Writing a Substack is like sending an email to people you don’t know. I wrote a lot of letters as a kid, and I still write paper letters now. When I exchange annual or quarterly email-letters with certain friends, our response pace is often slow, as if the emails were traveling between two underfunded and sluggish international postal systems. Several writers I admire (Gaitskill, Greenwell) send Substacks that feel like long letters; I relish them on weekend afternoons.
But what if I used this Substack to send you postcards? The limit of a postcard is part of its appeal, as I’ve long carried a special jealousy of all the limits that poets could learn within: sonnets, villanelles, haikus. And why shouldn’t letters or essays enjoy limits too? Like the number 144 has a name, a gross, we could give names to these unnamed forms.
The above two paragraphs and these two paragraphs total exactly 144 words each. I’ve been writing 144 word essays lately, taking random thought shards and paragraphs from the cutting room floor and forming them into something simple and direct.

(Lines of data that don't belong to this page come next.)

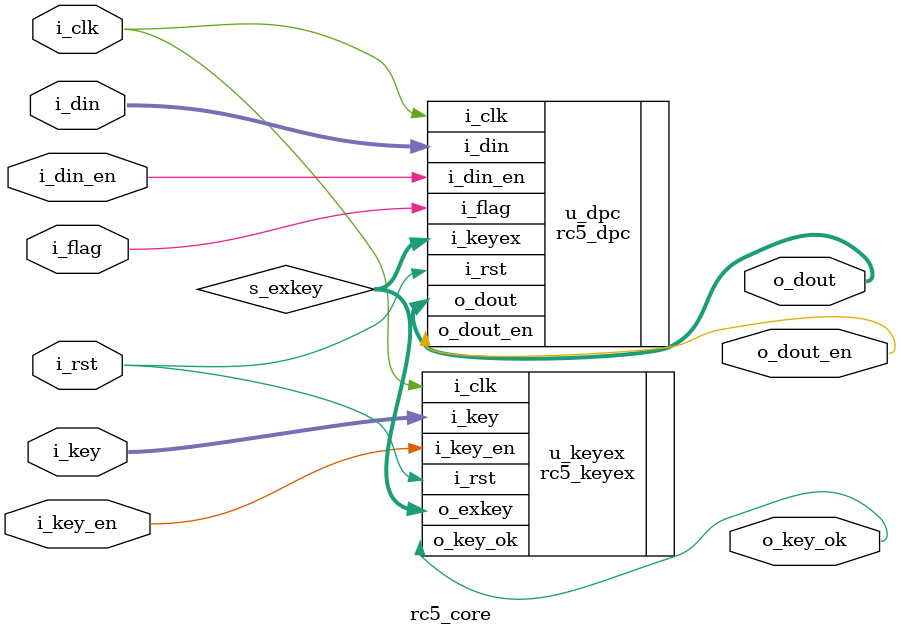
<source format=v>
/*  
Copyright 2019 XCrypt Studio                
																	 
Licensed under the Apache License, Version 2.0 (the "License");         
you may not use this file except in compliance with the License.        
You may obtain a copy of the License at                                 
																	 
 http://www.apache.org/licenses/LICENSE-2.0                          
																	 
Unless required by applicable law or agreed to in writing, software    
distributed under the License is distributed on an "AS IS" BASIS,       
WITHOUT WARRANTIES OR CONDITIONS OF ANY KIND, either express or implied.
See the License for the specific language governing permissions and     
limitations under the License.                                          
*/  

// ------------------------------------------------------------------------------
// File name        :   rc5_core.v
// Function         :   RC5 Cryptographic Algorithm Core (KeyLen = 16,Round = 12)
// ------------------------------------------------------------------------------
// Author           :   Xie
// Version          £º  v-1.0
// Date				:   2019-2-1
// Email            :   xcrypt@126.com
// ------------------------------------------------------------------------------

module rc5_core(
    input           i_clk,
    input           i_rst,
    input           i_flag,    //1-encrypt,0-decrypt
    input  [127:0]  i_key,
    input           i_key_en,  //1-key init start
	output 			o_key_ok,  //1-key init done
    input  [63:0]   i_din,
    input           i_din_en,
    output [63:0]   o_dout,
    output          o_dout_en
    );
 
	wire  [32*26-1:0] s_exkey;
 
	//key expand
	rc5_keyex u_keyex(
	.i_clk		(i_clk		),
	.i_rst		(i_rst		),
	.i_key		(i_key		),
	.i_key_en	(i_key_en	),
	.o_exkey	(s_exkey	),
	.o_key_ok	(o_key_ok	)	
	);

	//data encrypt or decrypt
	rc5_dpc u_dpc(
	.i_clk		(i_clk		),
	.i_rst		(i_rst		),	
	.i_flag		(i_flag		),
	.i_keyex	(s_exkey	),
    .i_din		(i_din		),
    .i_din_en	(i_din_en	),
    .o_dout		(o_dout		),
    .o_dout_en	(o_dout_en	)
	);	
	
endmodule

</source>
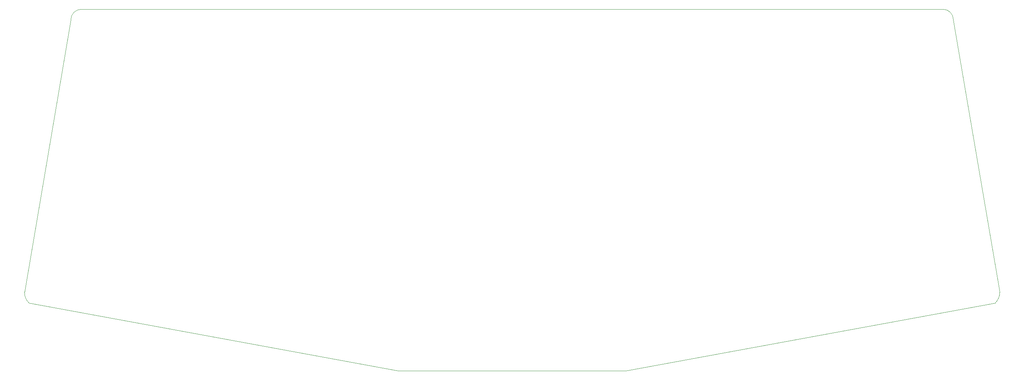
<source format=gbr>
%TF.GenerationSoftware,KiCad,Pcbnew,(5.1.10)-1*%
%TF.CreationDate,2021-11-02T21:32:16-06:00*%
%TF.ProjectId,VColChoc44,56436f6c-4368-46f6-9334-342e6b696361,rev?*%
%TF.SameCoordinates,Original*%
%TF.FileFunction,Profile,NP*%
%FSLAX46Y46*%
G04 Gerber Fmt 4.6, Leading zero omitted, Abs format (unit mm)*
G04 Created by KiCad (PCBNEW (5.1.10)-1) date 2021-11-02 21:32:16*
%MOMM*%
%LPD*%
G01*
G04 APERTURE LIST*
%TA.AperFunction,Profile*%
%ADD10C,0.050000*%
%TD*%
G04 APERTURE END LIST*
D10*
X252500000Y-60000000D02*
G75*
G02*
X255000000Y-62500000I0J-2500000D01*
G01*
X35000001Y-129999999D02*
G75*
G02*
X33964468Y-127500000I2499999J2499999D01*
G01*
X266035532Y-127500000D02*
G75*
G02*
X264999999Y-129999999I-3535532J0D01*
G01*
X45000000Y-62500000D02*
G75*
G02*
X47500000Y-60000000I2500000J0D01*
G01*
X45000000Y-62500000D02*
X33964468Y-127500000D01*
X122894427Y-146211146D02*
X177105573Y-146211146D01*
X47500000Y-60000000D02*
X252500000Y-60000000D01*
X35000000Y-130000000D02*
X122894427Y-146211146D01*
X177105573Y-146211146D02*
X265000000Y-130000000D01*
X255000000Y-62500000D02*
X266035532Y-127500000D01*
M02*

</source>
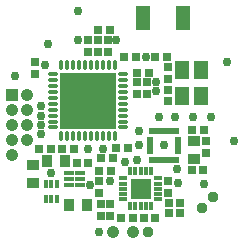
<source format=gts>
%FSAX44Y44*%
%MOMM*%
G71*
G01*
G75*
G04 Layer_Color=8388736*
%ADD10R,0.5000X0.6000*%
%ADD11R,0.6000X0.5000*%
%ADD12R,0.7000X0.9000*%
%ADD13R,0.3000X0.6000*%
%ADD14R,1.5500X1.5500*%
%ADD15R,0.6500X0.2000*%
%ADD16R,0.2000X0.6500*%
%ADD17R,0.9000X0.7000*%
%ADD18O,0.8000X0.2000*%
%ADD19O,0.2000X0.8000*%
%ADD20R,4.6000X4.6000*%
%ADD21R,1.0000X2.0000*%
%ADD22R,0.7112X0.2286*%
%ADD23R,1.1500X1.4000*%
%ADD24R,0.4500X0.3500*%
%ADD25R,0.3500X0.4500*%
%ADD26C,0.1500*%
%ADD27C,0.3000*%
%ADD28C,0.5000*%
%ADD29C,0.2000*%
%ADD30C,0.9000*%
%ADD31C,0.6000*%
%ADD32C,0.8000*%
%ADD33R,0.9000X0.9000*%
%ADD34C,0.2500*%
%ADD35C,0.1250*%
%ADD36R,0.6500X0.7500*%
%ADD37R,0.7500X0.6500*%
%ADD38R,0.8500X1.0500*%
%ADD39R,0.4500X0.7500*%
%ADD40R,1.7000X1.7000*%
%ADD41R,0.8000X0.3500*%
%ADD42R,0.3500X0.8000*%
%ADD43R,1.0500X0.8500*%
%ADD44O,0.9500X0.3500*%
%ADD45O,0.3500X0.9500*%
%ADD46R,4.7500X4.7500*%
%ADD47R,1.1500X2.1500*%
%ADD48R,0.9144X0.4318*%
%ADD49R,1.3000X1.5500*%
%ADD50R,0.6000X0.5000*%
%ADD51R,0.5000X0.6000*%
%ADD52C,1.0500*%
%ADD53C,0.7500*%
%ADD54C,0.9500*%
%ADD55R,1.0500X1.0500*%
D36*
X02927618Y02472028D02*
D03*
Y02462028D02*
D03*
X02986618Y02558278D02*
D03*
Y02568278D02*
D03*
X02960118Y02555528D02*
D03*
Y02545528D02*
D03*
X02929368Y02442278D02*
D03*
X02929368Y02452278D02*
D03*
X02935118Y02581028D02*
D03*
Y02591028D02*
D03*
X02926868Y02591028D02*
D03*
Y02581028D02*
D03*
X02937618Y02442278D02*
D03*
X02937618Y02452278D02*
D03*
X02986618Y02549278D02*
D03*
Y02539278D02*
D03*
X02968368Y02545528D02*
D03*
Y02555528D02*
D03*
X02918618Y02581028D02*
D03*
Y02591028D02*
D03*
X02873868Y02562528D02*
D03*
Y02572528D02*
D03*
X02986368Y02472028D02*
D03*
Y02462028D02*
D03*
X03018368Y02506028D02*
D03*
Y02496028D02*
D03*
D37*
X02908868Y02487278D02*
D03*
X02918868D02*
D03*
X02985618Y02576778D02*
D03*
X02975618D02*
D03*
X02996868Y02453278D02*
D03*
X02986868Y02453278D02*
D03*
X02996868Y02445028D02*
D03*
X02986868Y02445028D02*
D03*
X02936868Y02599778D02*
D03*
X02926868D02*
D03*
X03016368Y02481278D02*
D03*
X03006368D02*
D03*
X02929868Y02491028D02*
D03*
X02939868D02*
D03*
X02946618Y02440278D02*
D03*
X02956618D02*
D03*
X02938118Y02480778D02*
D03*
X02928118D02*
D03*
X02952618Y02499778D02*
D03*
X02942618D02*
D03*
X02959118Y02576778D02*
D03*
X02949118D02*
D03*
X02975618Y02440278D02*
D03*
X02965618D02*
D03*
X02887368Y02499278D02*
D03*
X02877368D02*
D03*
X02960118Y02563778D02*
D03*
X02970118D02*
D03*
X02906618Y02499278D02*
D03*
X02896618D02*
D03*
X03006618Y02514778D02*
D03*
X03016618D02*
D03*
D38*
X02917618Y02452028D02*
D03*
X02902618D02*
D03*
X02899118Y02489028D02*
D03*
X02884118D02*
D03*
D39*
X02892618Y02469778D02*
D03*
X02887618D02*
D03*
X02882618D02*
D03*
Y02456778D02*
D03*
X02887618D02*
D03*
X02892618D02*
D03*
D40*
X02963118Y02465278D02*
D03*
D41*
X02948368Y02456278D02*
D03*
Y02460778D02*
D03*
Y02465278D02*
D03*
Y02469778D02*
D03*
Y02474278D02*
D03*
X02977868D02*
D03*
Y02469778D02*
D03*
Y02465278D02*
D03*
Y02460778D02*
D03*
Y02456278D02*
D03*
D42*
X02954118Y02480028D02*
D03*
X02958618D02*
D03*
X02963118D02*
D03*
X02967618D02*
D03*
X02972118D02*
D03*
Y02450528D02*
D03*
X02967618D02*
D03*
X02963118D02*
D03*
X02958618D02*
D03*
X02954118D02*
D03*
D43*
X02871618Y02485278D02*
D03*
Y02470278D02*
D03*
X03008118Y02505528D02*
D03*
Y02490528D02*
D03*
D44*
X02948618Y02517278D02*
D03*
Y02522278D02*
D03*
Y02527278D02*
D03*
Y02532278D02*
D03*
Y02537278D02*
D03*
Y02542278D02*
D03*
Y02547278D02*
D03*
Y02552278D02*
D03*
Y02557278D02*
D03*
Y02562278D02*
D03*
X02888618D02*
D03*
Y02557278D02*
D03*
Y02552278D02*
D03*
Y02547278D02*
D03*
Y02542278D02*
D03*
Y02537278D02*
D03*
Y02532278D02*
D03*
Y02527278D02*
D03*
Y02522278D02*
D03*
Y02517278D02*
D03*
D45*
X02941118Y02569778D02*
D03*
X02936118D02*
D03*
X02931118D02*
D03*
X02926118D02*
D03*
X02921118D02*
D03*
X02916118D02*
D03*
X02911118D02*
D03*
X02906118D02*
D03*
X02901118D02*
D03*
X02896118D02*
D03*
Y02509778D02*
D03*
X02901118D02*
D03*
X02906118D02*
D03*
X02911118D02*
D03*
X02916118D02*
D03*
X02921118D02*
D03*
X02926118D02*
D03*
X02931118D02*
D03*
X02936118D02*
D03*
X02941118D02*
D03*
D46*
X02918618Y02539778D02*
D03*
D47*
X02965119Y02610029D02*
D03*
X02999119D02*
D03*
D48*
X02911567Y02468448D02*
D03*
Y02473528D02*
D03*
Y02478608D02*
D03*
X02902169D02*
D03*
Y02473528D02*
D03*
Y02468448D02*
D03*
D49*
X03013868Y02543528D02*
D03*
Y02565528D02*
D03*
X02997868D02*
D03*
X02997868Y02543528D02*
D03*
D50*
X02970868Y02507028D02*
D03*
Y02502028D02*
D03*
Y02497028D02*
D03*
X02994868D02*
D03*
Y02502028D02*
D03*
Y02507028D02*
D03*
D51*
X02972868Y02490028D02*
D03*
X02977868D02*
D03*
X02982868D02*
D03*
X02987868D02*
D03*
X02992868D02*
D03*
X02992868Y02514028D02*
D03*
X02987868D02*
D03*
X02982868D02*
D03*
X02977868D02*
D03*
X02972868D02*
D03*
D52*
X02939718Y02428778D02*
D03*
X02956518D02*
D03*
X02866968Y02506478D02*
D03*
X02854268Y02531878D02*
D03*
X02854268Y02519178D02*
D03*
X02854268Y02506478D02*
D03*
X02866968Y02544578D02*
D03*
X02866968Y02531878D02*
D03*
X02866968Y02519178D02*
D03*
X02854268Y02493778D02*
D03*
D53*
X03000368Y02546028D02*
D03*
X02899118Y02489028D02*
D03*
X03011368Y02563028D02*
D03*
X02982868Y02502028D02*
D03*
X03008118Y02490528D02*
D03*
X02994618Y02470028D02*
D03*
X02994368Y02481778D02*
D03*
X02927868Y02428778D02*
D03*
X03007371Y02526528D02*
D03*
X02961368Y02514028D02*
D03*
X02992368Y02526028D02*
D03*
X02961368Y02502028D02*
D03*
X02978618Y02526278D02*
D03*
X02960369Y02490026D02*
D03*
X02949868Y02487778D02*
D03*
X02910368Y02616278D02*
D03*
X03035868Y02572278D02*
D03*
X03016868Y02469028D02*
D03*
X02917618Y02452028D02*
D03*
X03022368Y02526528D02*
D03*
X02917368Y02527278D02*
D03*
X02976368Y02556028D02*
D03*
X02963118Y02465278D02*
D03*
X02976368Y02547778D02*
D03*
X02967368Y02576778D02*
D03*
X02936868Y02472278D02*
D03*
X02931118Y02499278D02*
D03*
X02918368D02*
D03*
X03008118Y02505528D02*
D03*
X02884118Y02489028D02*
D03*
X02910368Y02591278D02*
D03*
X02942368D02*
D03*
X02879118Y02535028D02*
D03*
X02919868Y02468528D02*
D03*
X02887618Y02479028D02*
D03*
X02871618Y02485278D02*
D03*
X02902618Y02452028D02*
D03*
X02917368Y02552278D02*
D03*
X03042118Y02506028D02*
D03*
X02885115Y02587526D02*
D03*
X02879118Y02527278D02*
D03*
Y02511778D02*
D03*
Y02519528D02*
D03*
X02882118Y02570528D02*
D03*
X02856868Y02560778D02*
D03*
D54*
X03015128Y02449288D02*
D03*
X03024108Y02458268D02*
D03*
X02969218Y02428778D02*
D03*
D55*
X02854268Y02544578D02*
D03*
M02*

</source>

I may try to write 144 of them for symmetry’s sake, but in the meantime I’ll be sending them out, every three weeks or so, here on the free side of this untitled thought project.
To write an essay in 144 words is nowhere near as precise a form as a sonnet, sure, but I’ve still felt liberated and focused by the oddly specific (and arbitrary) word count, and so far it’s given a home to a bunch of ideas and anecdotes that simply don’t fit anywhere else— reducing the unusable into the complete. Form as refuge. Substack as postcard. As always, thanks for reading.